This ad cover for the Peter Paul Book Company (did they sell candy bars, too?) is devoid of any attention-grabbing vignette or decoration, but it caught my eye nonetheless. In small print beneath the company's particulars are the words: "We carry a full line of Writing Machine supplies." These booksellers, stationers, printers, etc. sold supplies for writing machines, but not the actual writing machine.
I assumed, correctly, they were referring to typewriters, but I wasn't completely sure. I don't recall ever having heard a typewriter referred to as a writing machine. Before my time, I guess.
Researching writing machines, I found a couple of interesting links for typewriter collectors and enthusiasts:
The Literary Piano, a Time Magazine article from 1954 that reviews two books about the invention of the typewriter and its effects on the writing culture.
These books sound like an interesting read because of current technology and the further decline of written communication. Today's concerns and fears echo similar thoughts from the late 1800s. With email and texting today, is handwriting a dying art? And with Amazon's Kindle, and other reading machines sure to come along, is bookselling (real books) a dying art?
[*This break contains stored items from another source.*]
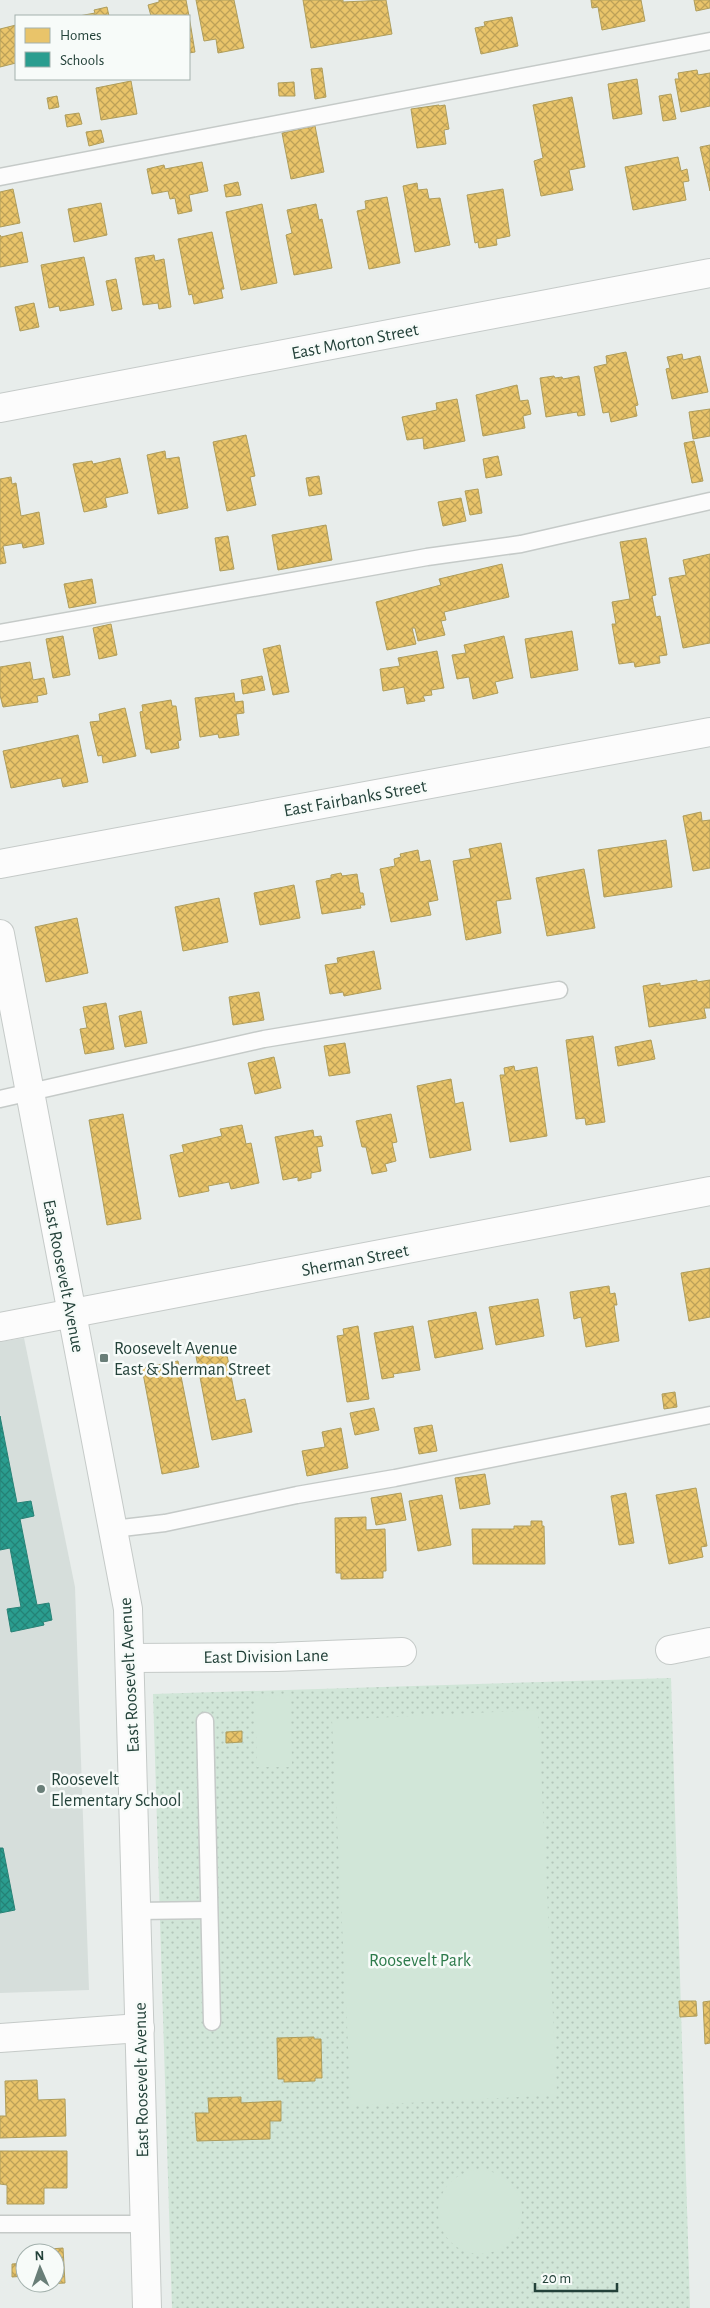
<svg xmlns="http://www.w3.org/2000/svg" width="710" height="2308" font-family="'Alegreya Sans',sans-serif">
<defs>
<pattern id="grass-dots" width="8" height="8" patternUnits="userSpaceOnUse" patternTransform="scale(1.25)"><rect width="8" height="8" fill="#d1e6d8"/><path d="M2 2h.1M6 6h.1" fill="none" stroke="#b3c6ba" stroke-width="1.8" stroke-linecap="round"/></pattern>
<pattern id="homes-cross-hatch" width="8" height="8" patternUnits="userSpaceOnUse" patternTransform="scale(1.25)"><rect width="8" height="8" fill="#e9c46a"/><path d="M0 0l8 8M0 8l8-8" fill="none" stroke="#bda158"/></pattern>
<pattern id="schools-cross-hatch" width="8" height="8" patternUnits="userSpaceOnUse" patternTransform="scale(1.25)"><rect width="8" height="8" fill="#2a9d8f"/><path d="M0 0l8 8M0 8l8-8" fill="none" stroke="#248276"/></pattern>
</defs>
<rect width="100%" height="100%" fill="#e8edeb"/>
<!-- built -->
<path fill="#d6dedb" d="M 24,1338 L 75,1587 L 89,1990 L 0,1993 L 0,1342 Z"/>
<!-- grass -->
<path fill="url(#grass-dots)" d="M 671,1678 L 690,2308 L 172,2308 L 153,1694 Z"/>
<!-- garden -->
<g fill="#d1e6d8">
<path d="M 255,1695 L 290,1695 L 292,1767 L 257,1767 Z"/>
<path d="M 538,1710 L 557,2095 L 351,2106 L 332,1720 Z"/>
<circle cx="480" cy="2212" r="42"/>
</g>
<!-- homes -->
<g fill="url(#homes-cross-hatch)" stroke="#ae9d5c" fill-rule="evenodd">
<path d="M 159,0 L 186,0 L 189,16 L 151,16 L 148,5 L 159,2 Z"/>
<path d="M 196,0 L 234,0 L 244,48 L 218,53 L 216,39 L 204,41 Z"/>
<path d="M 303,0 L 343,0 L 343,2 L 386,0 L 392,34 L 311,48 Z"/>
<path d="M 591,0 L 641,0 L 645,21 L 602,30 L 598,7 L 592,8 Z"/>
<path d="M 694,0 L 710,0 L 710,8 L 696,11 Z"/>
<path d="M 107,7 L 109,16 L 79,16 L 95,13 L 94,10 Z"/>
<path d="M 189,16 L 195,52 L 189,53 Z"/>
<path d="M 512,17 L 518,46 L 481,54 L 475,28 L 485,26 L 484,22 Z"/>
<path d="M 16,25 L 16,63 L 0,67 L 0,29 Z"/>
<path d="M 322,68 L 326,97 L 315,99 L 311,69 Z"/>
<path d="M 697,70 L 698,75 L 710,73 L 710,106 L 681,112 L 675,79 L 679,79 L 678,73 Z"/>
<path d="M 637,79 L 642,114 L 613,119 L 608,84 Z"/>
<path d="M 131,81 L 137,114 L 101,120 L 96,88 Z"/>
<path d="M 294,82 L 295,96 L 279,96 L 278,83 Z"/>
<path d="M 671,94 L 676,119 L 663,121 L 659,96 Z"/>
<path d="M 57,96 L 59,107 L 49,109 L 47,98 Z"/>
<path d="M 572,97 L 585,167 L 569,170 L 573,190 L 541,196 L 534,161 L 543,158 L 533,105 Z"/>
<path d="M 439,105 L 439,106 L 445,105 L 449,129 L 444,130 L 446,144 L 417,148 L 411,109 Z"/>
<path d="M 79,113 L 82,124 L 67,127 L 65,115 Z"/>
<path d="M 315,126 L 324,172 L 291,179 L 282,133 Z"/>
<path d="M 101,130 L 104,142 L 89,146 L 86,132 Z"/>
<path d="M 710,145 L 710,191 L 700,147 Z"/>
<path d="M 678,157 L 681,171 L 687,169 L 689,181 L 683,182 L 686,200 L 633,210 L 625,167 Z"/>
<path d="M 202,162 L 208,191 L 189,195 L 192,211 L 178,214 L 175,198 L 170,199 L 168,191 L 152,194 L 147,169 L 164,165 L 165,169 Z"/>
<path d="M 238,182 L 241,195 L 226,197 L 224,185 Z"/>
<path d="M 417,183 L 418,190 L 427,189 L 429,199 L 440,198 L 450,245 L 415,252 L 403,186 Z"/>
<path d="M 13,189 L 20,223 L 0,227 L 0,192 Z"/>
<path d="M 503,189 L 510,236 L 496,239 L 497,245 L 479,248 L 478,242 L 475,243 L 467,195 Z"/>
<path d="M 387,197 L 400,263 L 369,269 L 357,211 L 366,209 L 365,201 Z"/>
<path d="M 101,203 L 107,235 L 74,242 L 68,209 Z"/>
<path d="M 262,204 L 277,283 L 241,290 L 226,212 Z"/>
<path d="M 316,204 L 319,220 L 322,219 L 332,268 L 294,275 L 286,235 L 292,233 L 287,210 Z"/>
<path d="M 22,232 L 28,262 L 0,267 L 0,235 L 1,237 Z"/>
<path d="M 212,232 L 224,289 L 221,289 L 223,298 L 194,304 L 192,294 L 189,295 L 178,239 Z"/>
<path d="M 154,255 L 155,261 L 164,259 L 171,307 L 159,309 L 158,303 L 143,305 L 135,258 Z"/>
<path d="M 84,257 L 94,305 L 60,311 L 59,306 L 49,308 L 41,265 Z"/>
<path d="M 116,279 L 122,309 L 112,311 L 106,281 Z"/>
<path d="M 34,303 L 39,327 L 20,331 L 15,307 Z"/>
<path d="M 626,352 L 638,405 L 635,406 L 637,416 L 611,422 L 609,412 L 603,413 L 594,367 L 607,364 L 606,356 Z"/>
<path d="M 682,354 L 683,360 L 700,356 L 708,392 L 672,399 L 666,369 L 670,368 L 667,357 Z"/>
<path d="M 554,376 L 555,378 L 562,377 L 563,379 L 579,376 L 585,415 L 578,416 L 577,412 L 546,417 L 540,378 Z"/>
<path d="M 517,385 L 520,401 L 528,400 L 531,414 L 523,416 L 525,428 L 483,436 L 476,395 Z"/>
<path d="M 457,399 L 465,441 L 424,449 L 423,438 L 407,440 L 402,417 L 437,410 L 436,403 Z"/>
<path d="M 710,409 L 710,436 L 693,439 L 689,412 Z"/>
<path d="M 246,435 L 255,476 L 250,477 L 256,505 L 227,511 L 213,442 Z"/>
<path d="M 694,441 L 703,481 L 692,483 L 684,443 Z"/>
<path d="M 165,451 L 166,459 L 179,457 L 188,508 L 158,514 L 147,455 Z"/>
<path d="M 498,456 L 502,475 L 486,478 L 483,459 Z"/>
<path d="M 120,458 L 128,493 L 105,498 L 107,507 L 84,512 L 73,464 L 92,461 L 93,464 Z"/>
<path d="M 319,476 L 322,494 L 309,496 L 306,478 Z"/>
<path d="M 11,477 L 12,484 L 16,483 L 21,516 L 39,512 L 44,544 L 23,548 L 22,543 L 3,546 L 6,563 L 0,564 L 0,479 Z"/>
<path d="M 478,489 L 482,513 L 470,515 L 465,491 Z"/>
<path d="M 461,498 L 466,521 L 443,526 L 438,502 Z"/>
<path d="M 326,525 L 332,560 L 278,570 L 272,535 Z"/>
<path d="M 228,536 L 234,569 L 220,571 L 215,538 Z"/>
<path d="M 646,538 L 656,595 L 652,596 L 656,617 L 660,616 L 667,655 L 659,656 L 660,663 L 635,667 L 634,662 L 619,664 L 612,624 L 616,624 L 612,602 L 630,599 L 620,542 Z"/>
<path d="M 710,554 L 710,643 L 683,648 L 669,578 L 686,575 L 683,560 Z"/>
<path d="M 502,564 L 509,597 L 444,612 L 446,620 L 441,621 L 445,635 L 418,641 L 415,628 L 412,628 L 416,644 L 387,650 L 376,602 L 441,585 L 439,579 Z"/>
<path d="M 92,579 L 96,603 L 69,608 L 64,584 Z"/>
<path d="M 111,624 L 117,655 L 99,659 L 93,628 Z"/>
<path d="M 572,631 L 578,670 L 531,678 L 525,639 Z"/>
<path d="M 63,636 L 70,675 L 53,678 L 46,639 Z"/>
<path d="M 504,636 L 513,678 L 495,682 L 498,693 L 473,699 L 469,677 L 457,679 L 452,655 L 466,653 L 464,645 Z"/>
<path d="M 280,645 L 289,692 L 273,695 L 263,649 Z"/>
<path d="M 437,651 L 444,688 L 431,690 L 432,695 L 423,696 L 425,701 L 407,704 L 404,687 L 383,691 L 380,669 L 400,666 L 398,658 Z"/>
<path d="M 30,662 L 33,680 L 44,678 L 47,694 L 37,696 L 38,702 L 3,707 L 0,695 L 0,667 Z"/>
<path d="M 262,676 L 265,690 L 243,694 L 241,680 Z"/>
<path d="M 234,693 L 235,702 L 243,701 L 244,713 L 236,714 L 239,735 L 219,738 L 218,734 L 200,737 L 195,698 Z"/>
<path d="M 171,700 L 172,706 L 176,706 L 181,740 L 178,741 L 179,748 L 151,753 L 150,749 L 146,749 L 140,712 L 143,711 L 142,705 Z"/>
<path d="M 125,708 L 136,756 L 103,763 L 102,755 L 98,756 L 90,722 L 100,721 L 99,714 Z"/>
<path d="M 78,735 L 88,782 L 63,787 L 61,778 L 11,788 L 3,751 Z"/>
<path d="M 701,812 L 702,821 L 710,820 L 710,868 L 693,871 L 683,816 Z"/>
<path d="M 666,840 L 672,887 L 604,897 L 598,850 Z"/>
<path d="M 501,843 L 511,899 L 496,901 L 501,933 L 466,940 L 453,861 L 471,858 L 469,849 Z"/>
<path d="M 418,850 L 420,862 L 430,860 L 438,900 L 428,902 L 431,915 L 391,922 L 380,869 L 395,866 L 394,859 L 401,857 L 400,854 Z"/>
<path d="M 584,869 L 595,928 L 547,936 L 536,878 Z"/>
<path d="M 341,873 L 342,876 L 357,874 L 360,893 L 363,893 L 365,905 L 360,905 L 361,908 L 322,914 L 316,881 L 331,878 L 331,875 Z"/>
<path d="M 294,885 L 300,918 L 260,925 L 254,893 Z"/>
<path d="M 219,898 L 228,942 L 183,951 L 175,907 Z"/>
<path d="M 77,918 L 88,973 L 46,982 L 35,927 Z"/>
<path d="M 374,951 L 381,989 L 344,996 L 343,992 L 330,994 L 325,965 L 338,963 L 337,958 Z"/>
<path d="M 697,980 L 697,982 L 710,980 L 710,1008 L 704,1008 L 706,1018 L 649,1027 L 643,986 L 660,983 L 660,986 Z"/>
<path d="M 259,992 L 264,1020 L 233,1025 L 229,997 Z"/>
<path d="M 106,1003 L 114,1049 L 85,1054 L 80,1029 L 87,1028 L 83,1007 Z"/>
<path d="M 141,1011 L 147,1043 L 125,1047 L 119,1016 Z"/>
<path d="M 593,1036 L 605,1122 L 586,1125 L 585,1118 L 576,1119 L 566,1040 Z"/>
<path d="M 651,1040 L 655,1059 L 618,1066 L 615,1047 Z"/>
<path d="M 345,1043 L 350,1073 L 329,1076 L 324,1046 Z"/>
<path d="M 274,1057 L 281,1088 L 255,1094 L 248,1063 Z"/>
<path d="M 514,1066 L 515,1071 L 537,1067 L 547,1136 L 510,1142 L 500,1075 L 505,1075 L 504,1068 Z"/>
<path d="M 451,1079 L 455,1104 L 463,1102 L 471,1150 L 430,1158 L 417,1086 Z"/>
<path d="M 123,1114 L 141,1219 L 107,1225 L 89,1120 Z"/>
<path d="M 391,1114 L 397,1142 L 392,1143 L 396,1161 L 385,1164 L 387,1171 L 372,1174 L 366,1147 L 362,1147 L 356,1121 Z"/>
<path d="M 242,1125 L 246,1144 L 251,1143 L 259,1183 L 231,1189 L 229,1182 L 208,1186 L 209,1191 L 179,1197 L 170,1155 L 184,1152 L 182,1145 L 222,1136 L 220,1129 Z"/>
<path d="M 313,1130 L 314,1137 L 321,1136 L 323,1146 L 317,1147 L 321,1171 L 311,1173 L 311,1178 L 298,1181 L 298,1177 L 283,1180 L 275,1137 Z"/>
<path d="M 710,1268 L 710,1317 L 689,1321 L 681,1273 Z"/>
<path d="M 609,1286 L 610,1294 L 615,1293 L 617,1305 L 614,1305 L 619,1341 L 586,1347 L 581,1317 L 574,1319 L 570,1292 Z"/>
<path d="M 538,1299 L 544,1336 L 496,1345 L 489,1307 Z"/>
<path d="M 476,1312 L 483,1349 L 435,1358 L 428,1321 Z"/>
<path d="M 358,1326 L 369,1399 L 347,1402 L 337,1336 L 344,1335 L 343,1329 Z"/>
<path d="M 413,1326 L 420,1370 L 393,1374 L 394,1377 L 382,1379 L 374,1333 Z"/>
<path d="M 225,1345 L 236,1401 L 245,1399 L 252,1432 L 212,1440 L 195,1351 Z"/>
<path d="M 178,1361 L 199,1467 L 162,1474 L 142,1368 Z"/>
<path d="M 675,1392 L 677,1407 L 664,1409 L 662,1394 Z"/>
<path d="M 374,1408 L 379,1430 L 355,1435 L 350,1413 Z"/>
<path d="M 432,1425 L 437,1451 L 419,1454 L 414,1428 Z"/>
<path d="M 341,1428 L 348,1468 L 307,1476 L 302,1451 L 325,1447 L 322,1432 Z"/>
<path d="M 485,1474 L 490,1504 L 460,1509 L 455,1478 Z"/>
<path d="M 696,1488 L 707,1546 L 701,1547 L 703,1557 L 669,1564 L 656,1495 Z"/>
<path d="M 401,1493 L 406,1520 L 376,1525 L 371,1498 Z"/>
<path d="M 626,1493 L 634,1543 L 619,1545 L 611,1496 Z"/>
<path d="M 442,1495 L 451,1545 L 418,1551 L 409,1501 Z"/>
<path d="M 366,1517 L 366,1530 L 385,1529 L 386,1571 L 383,1571 L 383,1578 L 341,1579 L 341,1573 L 336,1573 L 335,1518 Z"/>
<path d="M 531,1521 L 542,1521 L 542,1526 L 544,1526 L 545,1564 L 473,1564 L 472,1529 L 514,1529 L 514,1526 L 531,1526 Z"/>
<path d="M 242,1731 L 242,1742 L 226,1743 L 226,1732 Z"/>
<path d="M 679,2001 L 696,2001 L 697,2016 L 680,2017 Z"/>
<path d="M 710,2001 L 710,2043 L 705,2044 L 703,2002 Z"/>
<path d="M 314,2037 L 314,2039 L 321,2039 L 322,2078 L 315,2078 L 315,2081 L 284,2082 L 284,2079 L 278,2079 L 277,2038 Z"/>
<path d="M 37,2080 L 38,2100 L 65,2099 L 66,2136 L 0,2138 L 0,2116 L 6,2116 L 5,2081 Z"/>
<path d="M 241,2097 L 241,2103 L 281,2101 L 281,2121 L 270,2121 L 270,2139 L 197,2141 L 195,2113 L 209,2113 L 208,2098 Z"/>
<path d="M 0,2151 L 67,2151 L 67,2188 L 44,2188 L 44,2204 L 7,2204 L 7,2185 L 0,2184 Z"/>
<path d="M 63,2248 L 65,2283 L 25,2285 L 25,2276 L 12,2277 L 12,2264 L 24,2263 L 24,2251 ZM 25,2253 L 55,2253 L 55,2283 L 25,2283 Z"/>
</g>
<!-- schools -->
<g fill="url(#schools-cross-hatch)" stroke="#288276">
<path d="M 0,1416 L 17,1503 L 31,1501 L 34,1516 L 20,1519 L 37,1605 L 49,1603 L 52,1620 L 43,1622 L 44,1625 L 11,1632 L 7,1609 L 21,1607 L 10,1548 L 0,1550 Z"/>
<path d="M 0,1848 L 3,1848 L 15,1910 L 0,1913 Z"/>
</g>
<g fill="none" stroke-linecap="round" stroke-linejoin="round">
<defs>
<g id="service">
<path d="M 0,177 L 710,41"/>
<path d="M 0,633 L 427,557 L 521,544 L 710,501"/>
<path d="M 0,1099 L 264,1039 L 559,990"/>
<path d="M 113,1529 L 165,1523 L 297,1495 L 395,1478 L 710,1415"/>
<path d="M 205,1721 L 212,2022"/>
<path d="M 137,1911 L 209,1910"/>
<path d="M 0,2224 L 145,2224"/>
</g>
<g id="minor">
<path d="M 0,408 L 710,273"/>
<path d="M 0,864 L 710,732"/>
<path d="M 0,1327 L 710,1191"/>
<path d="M 670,1650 L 710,1642"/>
<path d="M 130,1658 L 277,1657 L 402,1652"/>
<path d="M 0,2038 L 140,2028"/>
</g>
<path id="tertiary" d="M 0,934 L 128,1609 L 147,2308"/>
</defs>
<!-- service casing -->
<use href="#service" stroke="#c5cac8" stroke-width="19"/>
<!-- minor casing -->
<use href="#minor" stroke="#c5cac8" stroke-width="30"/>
<!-- tertiary casing -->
<use href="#tertiary" stroke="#c5cac8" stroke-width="30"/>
<!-- service -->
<use href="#service" stroke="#fcfcfc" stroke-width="16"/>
<!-- minor -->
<use href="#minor" stroke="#fcfcfc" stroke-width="28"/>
<!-- tertiary -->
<use href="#tertiary" stroke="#fcfcfc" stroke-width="28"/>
</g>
<!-- markers -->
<g fill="#697e78" stroke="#f7fbf9" stroke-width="2">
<rect x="99" y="1353" width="10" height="10" rx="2.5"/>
<circle cx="41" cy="1789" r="5"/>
</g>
<g text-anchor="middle" stroke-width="5" stroke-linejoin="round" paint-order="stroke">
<!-- street labels -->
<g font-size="18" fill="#24423a" stroke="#f7fbf9">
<text transform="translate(355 341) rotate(-11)" y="6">East Morton Street</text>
<text transform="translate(355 798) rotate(-10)" y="6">East Fairbanks Street</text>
<text transform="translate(355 1260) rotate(-11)" y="6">Sherman Street</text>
<text transform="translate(64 1276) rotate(79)" y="6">East Roosevelt Avenue</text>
<text transform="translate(266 1656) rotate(-1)" y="6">East Division Lane</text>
<text transform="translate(129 1675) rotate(-93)" y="6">East Roosevelt Avenue</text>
<text transform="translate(141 2080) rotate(-91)" y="6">East Roosevelt Avenue</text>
</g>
<!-- poi labels -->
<g font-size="18" fill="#24423a" stroke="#f7fbf9" text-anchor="start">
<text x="114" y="1354">Roosevelt Avenue<tspan x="114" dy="21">East &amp; Sherman Street</tspan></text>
<text x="51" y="1785">Roosevelt<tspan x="51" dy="21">Elementary School</tspan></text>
</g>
<!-- park labels -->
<g font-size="18" fill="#2d7a4b" stroke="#f7fbf9">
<text x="420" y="1966">Roosevelt Park</text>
</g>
</g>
<!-- legend -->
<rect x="15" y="15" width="175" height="65" fill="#f7fbf9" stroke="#a3b1ad"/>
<rect x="25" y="28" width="25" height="15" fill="#e9c46a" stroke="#a3b1ad"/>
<text x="60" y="40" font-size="15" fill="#24423a">Homes</text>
<rect x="25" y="52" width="25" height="15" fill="#2a9d8f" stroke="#a3b1ad"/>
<text x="60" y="65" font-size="15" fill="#24423a">Schools</text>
<!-- north arrow -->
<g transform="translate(40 2268) rotate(358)"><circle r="24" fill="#f7fbf9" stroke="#a3b1ad"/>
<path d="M0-4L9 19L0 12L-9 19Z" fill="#697e78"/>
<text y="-8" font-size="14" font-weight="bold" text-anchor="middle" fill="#24423a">N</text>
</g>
<!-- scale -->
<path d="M535 2283v8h82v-8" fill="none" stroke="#24423a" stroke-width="2.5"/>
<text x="542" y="2283" font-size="15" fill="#24423a" stroke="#f7fbf9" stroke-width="4" paint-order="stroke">20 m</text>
</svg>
As this ad cover led me to discover, the antiquated technology of a typewriter once posed questions about the demise of handwriting. It's still around. Current technology poses questions about the viability of bound books and bookselling. The jury's still out on these issues, but I feel certain the verdict will be favorable to both: Books, like handwriting, aren't going away.
Coincidentally, I had a conversation about books and Kindles with my dentist last night while getting a root canal (pre-drilling, waiting for the Novocaine to kick in). I highly recommend a bibliophile endodontist when going through something like that!